───── Data extract ─────
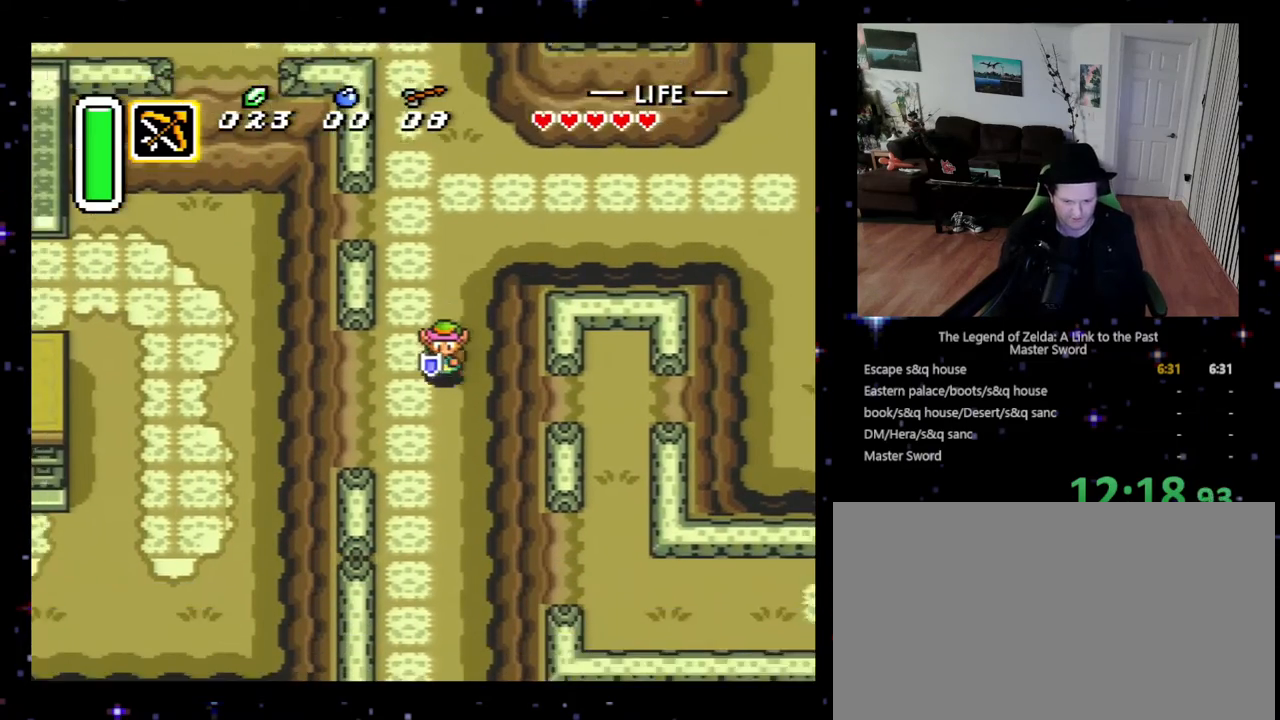
{"buttons": ["DPAD_LEFT"], "events": [[100, "DPAD_DOWN", "up"]]}
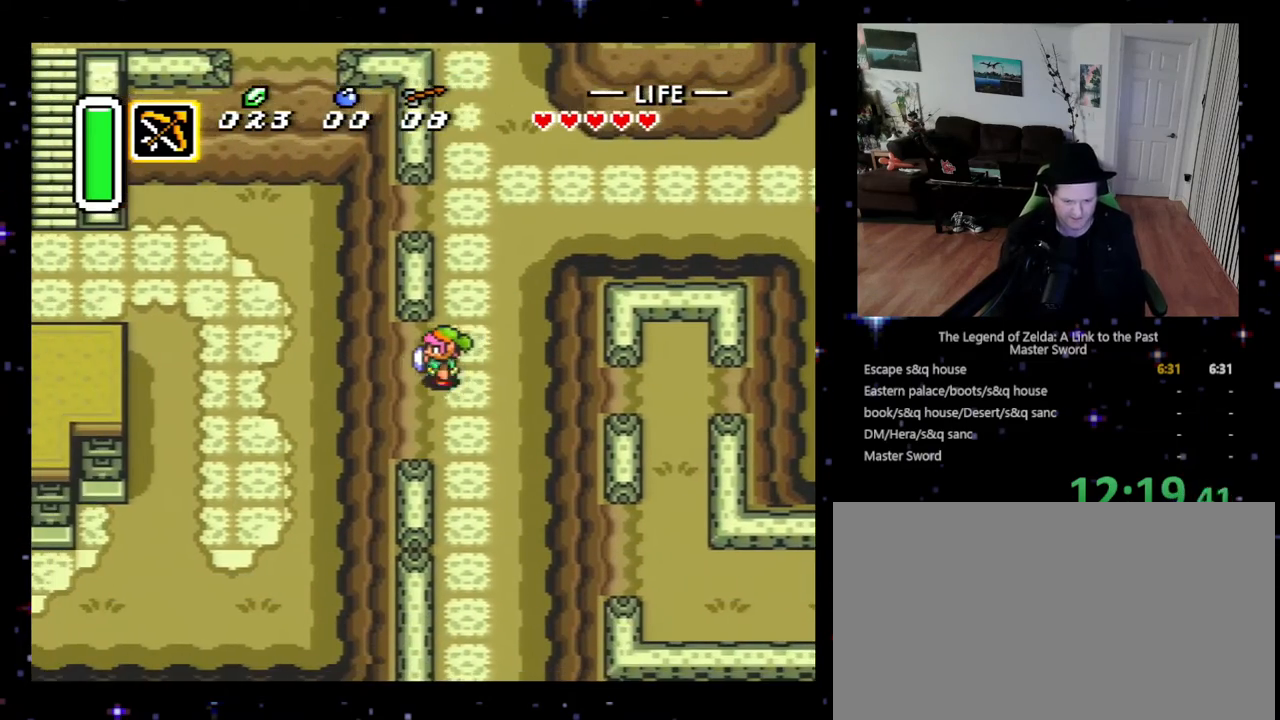
{"buttons": ["DPAD_LEFT"], "events": []}
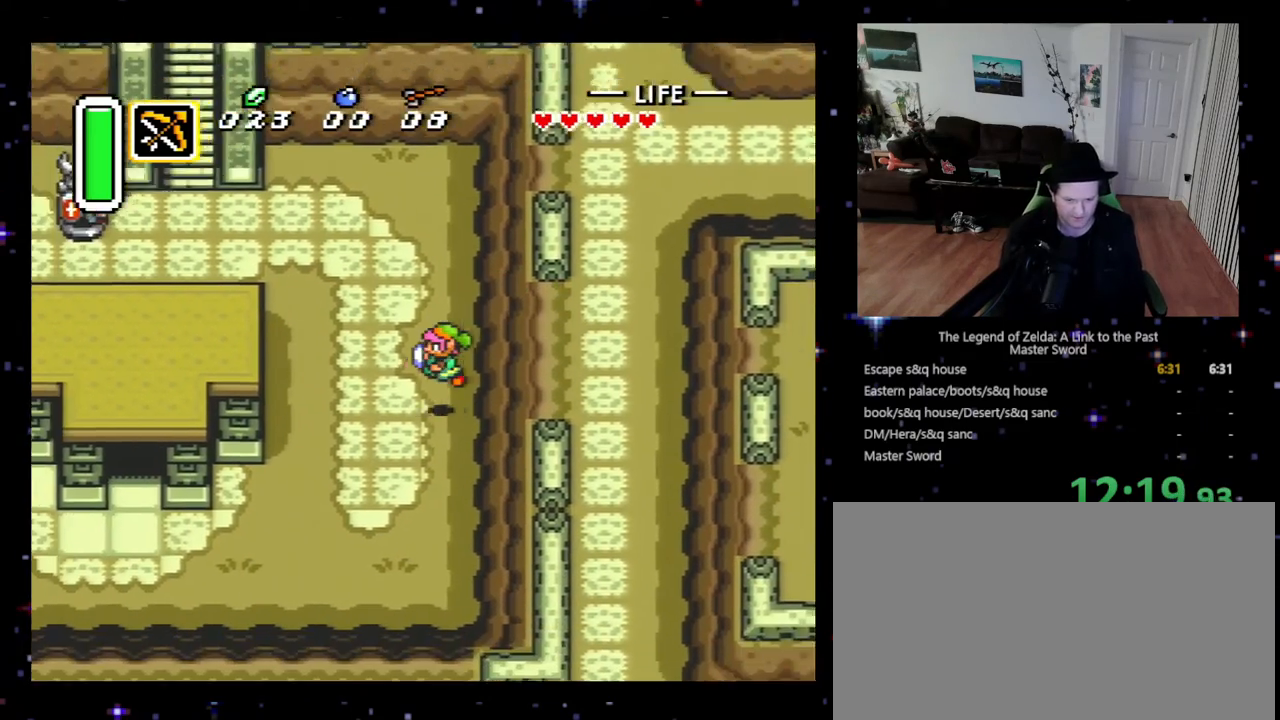
{"buttons": ["DPAD_DOWN", "DPAD_LEFT"], "events": [[433, "DPAD_DOWN", "down"]]}
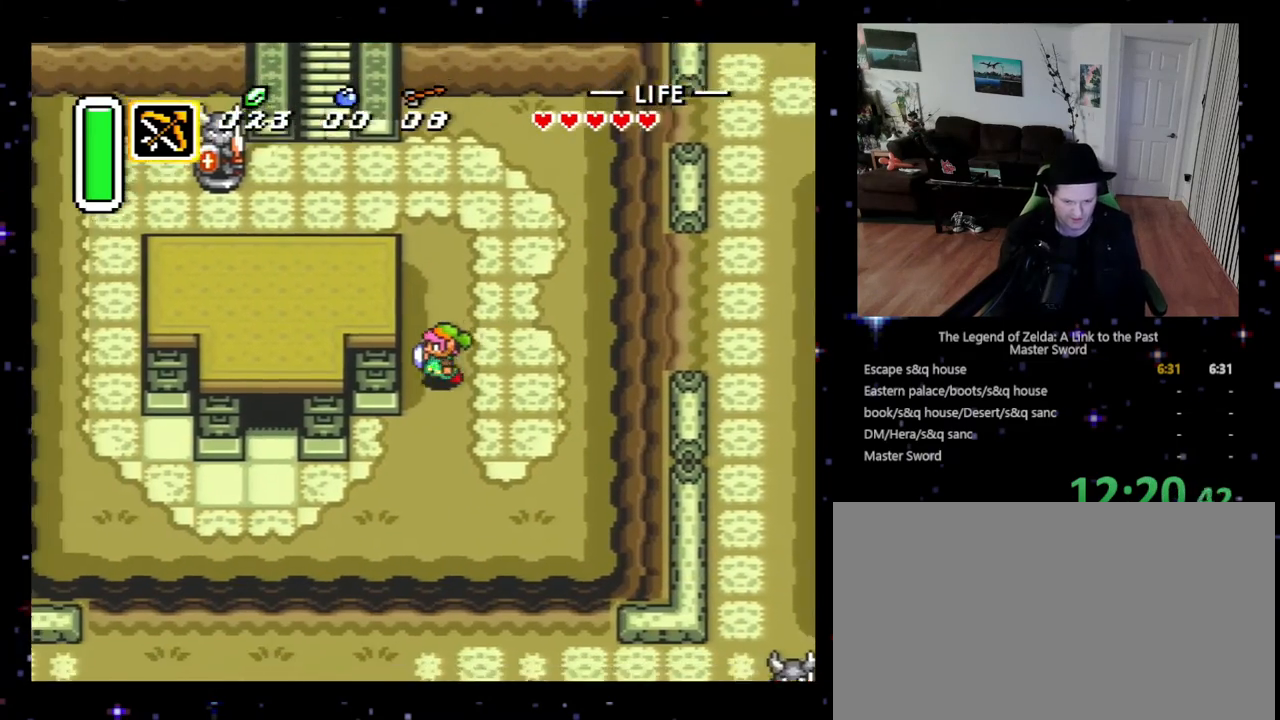
{"buttons": ["DPAD_DOWN", "DPAD_LEFT"], "events": [[33, "DPAD_LEFT", "up"], [300, "DPAD_LEFT", "down"]]}
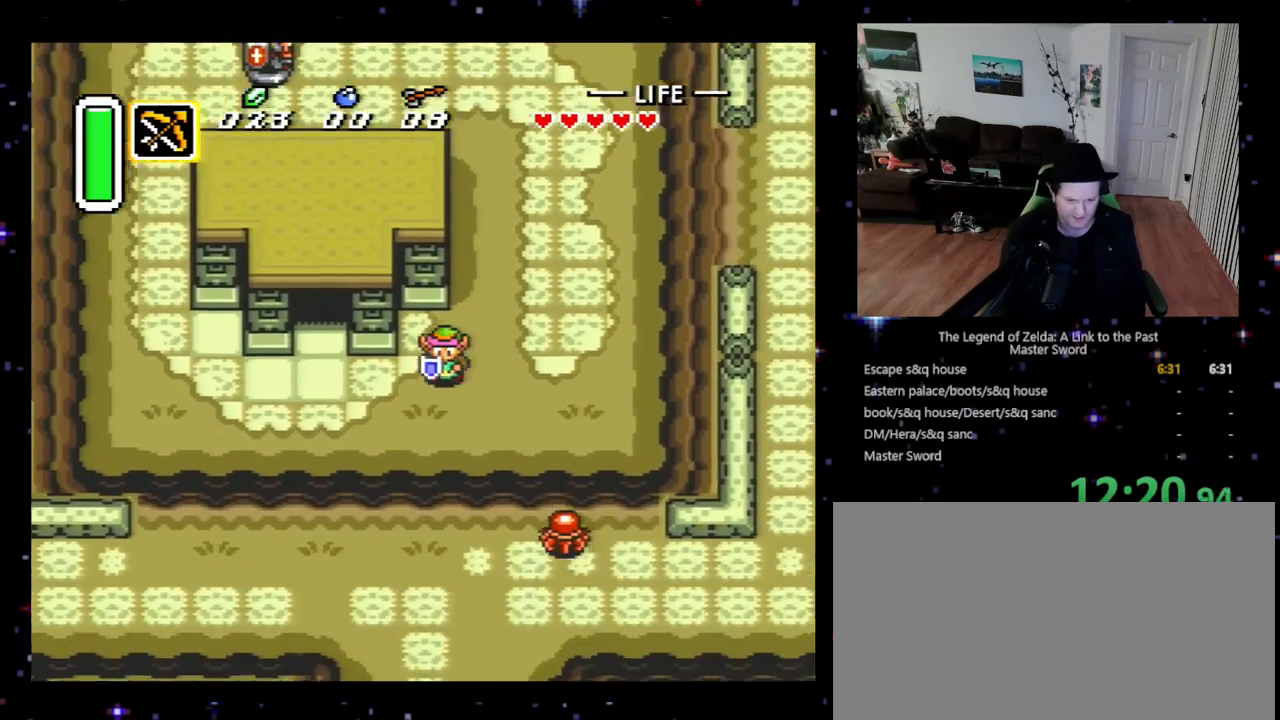
{"buttons": ["DPAD_UP", "DPAD_LEFT"], "events": [[267, "DPAD_DOWN", "up"], [433, "DPAD_UP", "down"]]}
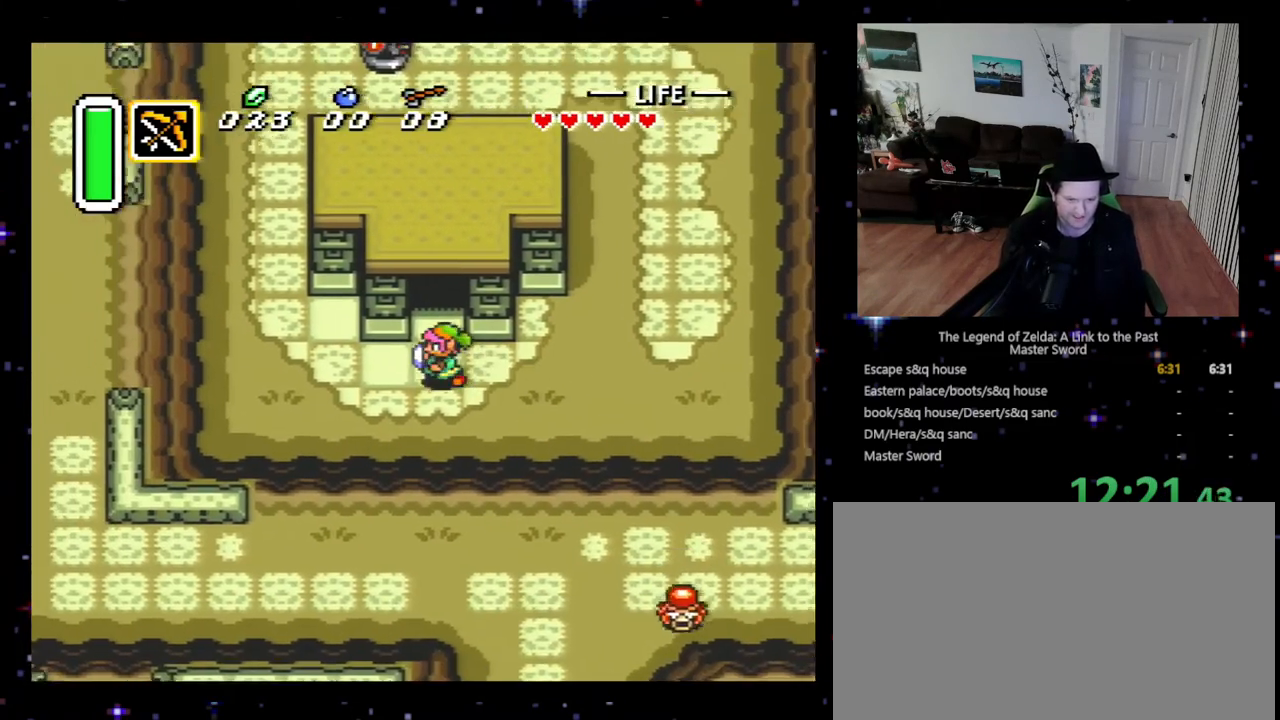
{"buttons": ["DPAD_UP"], "events": [[67, "DPAD_LEFT", "up"]]}
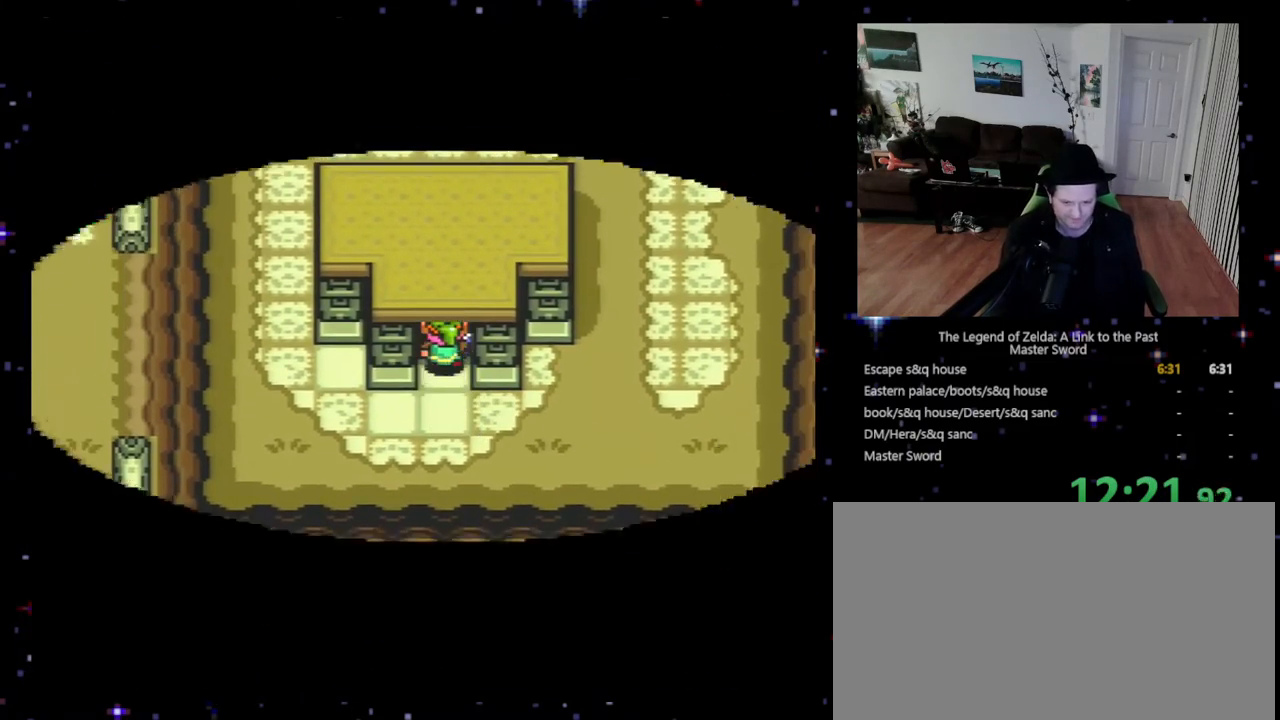
{"buttons": ["DPAD_UP"], "events": []}
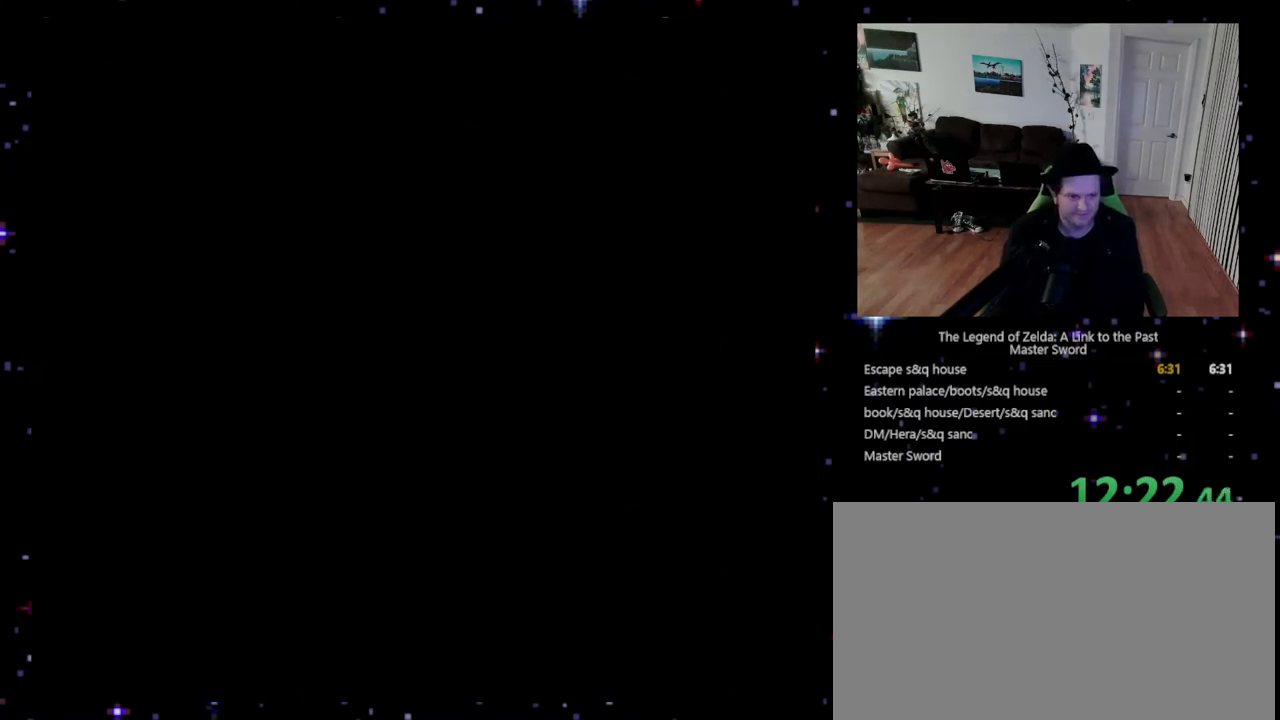
{"buttons": ["DPAD_UP"], "events": []}
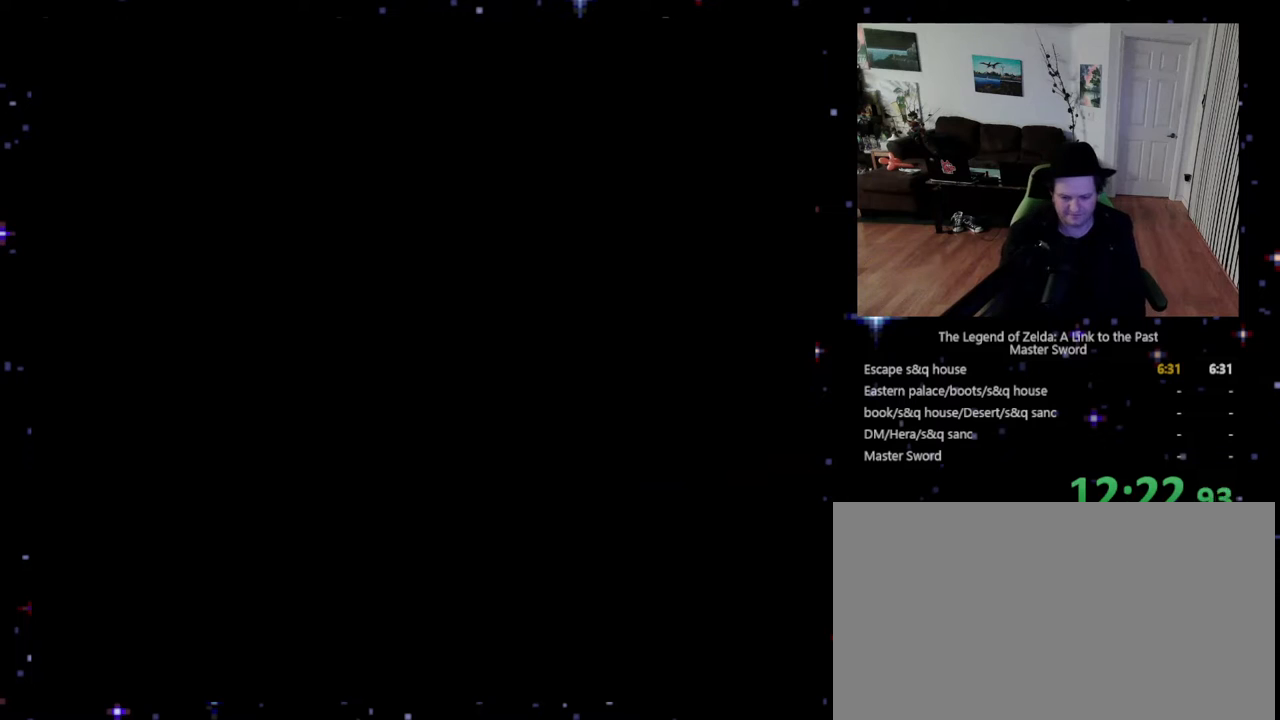
{"buttons": ["DPAD_UP"], "events": []}
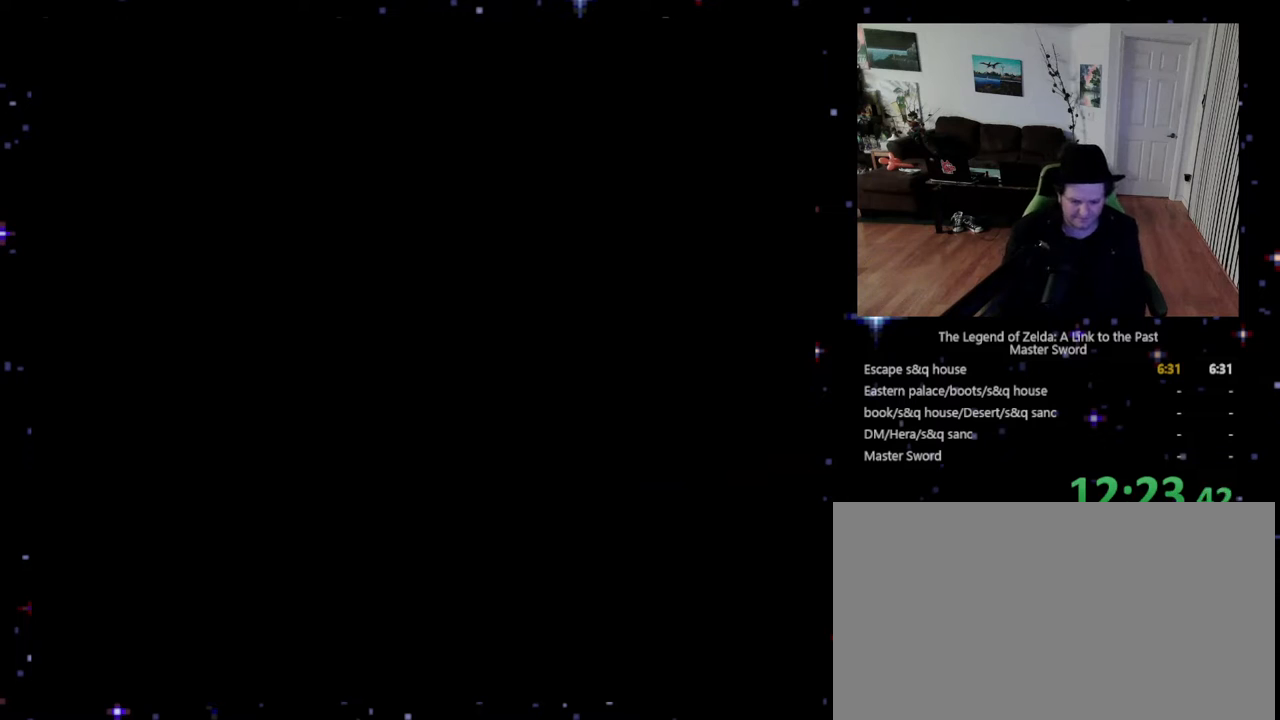
{"buttons": ["DPAD_UP"], "events": []}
─────
What this task involves: Go through the records above and write out every line exactly, passing over the pictures.

Answer to this exercise:
{"buttons": ["DPAD_LEFT"], "events": [[100, "DPAD_DOWN", "up"]]}
{"buttons": ["DPAD_LEFT"], "events": []}
{"buttons": ["DPAD_DOWN", "DPAD_LEFT"], "events": [[433, "DPAD_DOWN", "down"]]}
{"buttons": ["DPAD_DOWN", "DPAD_LEFT"], "events": [[33, "DPAD_LEFT", "up"], [300, "DPAD_LEFT", "down"]]}
{"buttons": ["DPAD_UP", "DPAD_LEFT"], "events": [[267, "DPAD_DOWN", "up"], [433, "DPAD_UP", "down"]]}
{"buttons": ["DPAD_UP"], "events": [[67, "DPAD_LEFT", "up"]]}
{"buttons": ["DPAD_UP"], "events": []}
{"buttons": ["DPAD_UP"], "events": []}
{"buttons": ["DPAD_UP"], "events": []}
{"buttons": ["DPAD_UP"], "events": []}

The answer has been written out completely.